• [REQUEST] Can you pull every line from the listing below and copy each one word for word, keeping the original order?
— Start DATASET ENTRIES —
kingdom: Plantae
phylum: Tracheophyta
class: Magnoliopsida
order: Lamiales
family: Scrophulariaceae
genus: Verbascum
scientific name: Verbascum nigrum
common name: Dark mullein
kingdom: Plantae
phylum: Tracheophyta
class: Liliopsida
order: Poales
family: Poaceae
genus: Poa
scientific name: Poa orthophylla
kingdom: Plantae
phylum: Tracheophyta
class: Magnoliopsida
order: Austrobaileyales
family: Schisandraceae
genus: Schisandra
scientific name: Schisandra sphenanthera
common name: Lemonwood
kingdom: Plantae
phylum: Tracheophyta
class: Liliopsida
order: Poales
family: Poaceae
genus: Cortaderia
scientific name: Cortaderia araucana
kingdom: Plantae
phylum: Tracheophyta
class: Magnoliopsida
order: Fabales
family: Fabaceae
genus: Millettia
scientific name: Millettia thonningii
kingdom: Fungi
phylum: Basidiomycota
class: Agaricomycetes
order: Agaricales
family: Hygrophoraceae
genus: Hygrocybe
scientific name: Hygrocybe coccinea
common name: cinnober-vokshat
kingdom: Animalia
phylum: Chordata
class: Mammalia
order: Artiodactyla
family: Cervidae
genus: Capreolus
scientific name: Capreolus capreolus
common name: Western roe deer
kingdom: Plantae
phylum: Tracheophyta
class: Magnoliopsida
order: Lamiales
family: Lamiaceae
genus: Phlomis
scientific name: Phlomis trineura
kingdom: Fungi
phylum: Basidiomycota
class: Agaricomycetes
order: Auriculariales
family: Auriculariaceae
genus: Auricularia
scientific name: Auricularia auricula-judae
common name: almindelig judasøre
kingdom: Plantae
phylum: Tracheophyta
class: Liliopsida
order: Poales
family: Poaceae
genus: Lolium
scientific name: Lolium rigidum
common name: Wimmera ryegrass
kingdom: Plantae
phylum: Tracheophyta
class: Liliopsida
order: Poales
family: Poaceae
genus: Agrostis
— End DATASET ENTRIES —
• [TASK OUTPUT]
kingdom: Plantae
phylum: Tracheophyta
class: Magnoliopsida
order: Lamiales
family: Scrophulariaceae
genus: Verbascum
scientific name: Verbascum nigrum
common name: Dark mullein
kingdom: Plantae
phylum: Tracheophyta
class: Liliopsida
order: Poales
family: Poaceae
genus: Poa
scientific name: Poa orthophylla
kingdom: Plantae
phylum: Tracheophyta
class: Magnoliopsida
order: Austrobaileyales
family: Schisandraceae
genus: Schisandra
scientific name: Schisandra sphenanthera
common name: Lemonwood
kingdom: Plantae
phylum: Tracheophyta
class: Liliopsida
order: Poales
family: Poaceae
genus: Cortaderia
scientific name: Cortaderia araucana
kingdom: Plantae
phylum: Tracheophyta
class: Magnoliopsida
order: Fabales
family: Fabaceae
genus: Millettia
scientific name: Millettia thonningii
kingdom: Fungi
phylum: Basidiomycota
class: Agaricomycetes
order: Agaricales
family: Hygrophoraceae
genus: Hygrocybe
scientific name: Hygrocybe coccinea
common name: cinnober-vokshat
kingdom: Animalia
phylum: Chordata
class: Mammalia
order: Artiodactyla
family: Cervidae
genus: Capreolus
scientific name: Capreolus capreolus
common name: Western roe deer
kingdom: Plantae
phylum: Tracheophyta
class: Magnoliopsida
order: Lamiales
family: Lamiaceae
genus: Phlomis
scientific name: Phlomis trineura
kingdom: Fungi
phylum: Basidiomycota
class: Agaricomycetes
order: Auriculariales
family: Auriculariaceae
genus: Auricularia
scientific name: Auricularia auricula-judae
common name: almindelig judasøre
kingdom: Plantae
phylum: Tracheophyta
class: Liliopsida
order: Poales
family: Poaceae
genus: Lolium
scientific name: Lolium rigidum
common name: Wimmera ryegrass
kingdom: Plantae
phylum: Tracheophyta
class: Liliopsida
order: Poales
family: Poaceae
genus: Agrostis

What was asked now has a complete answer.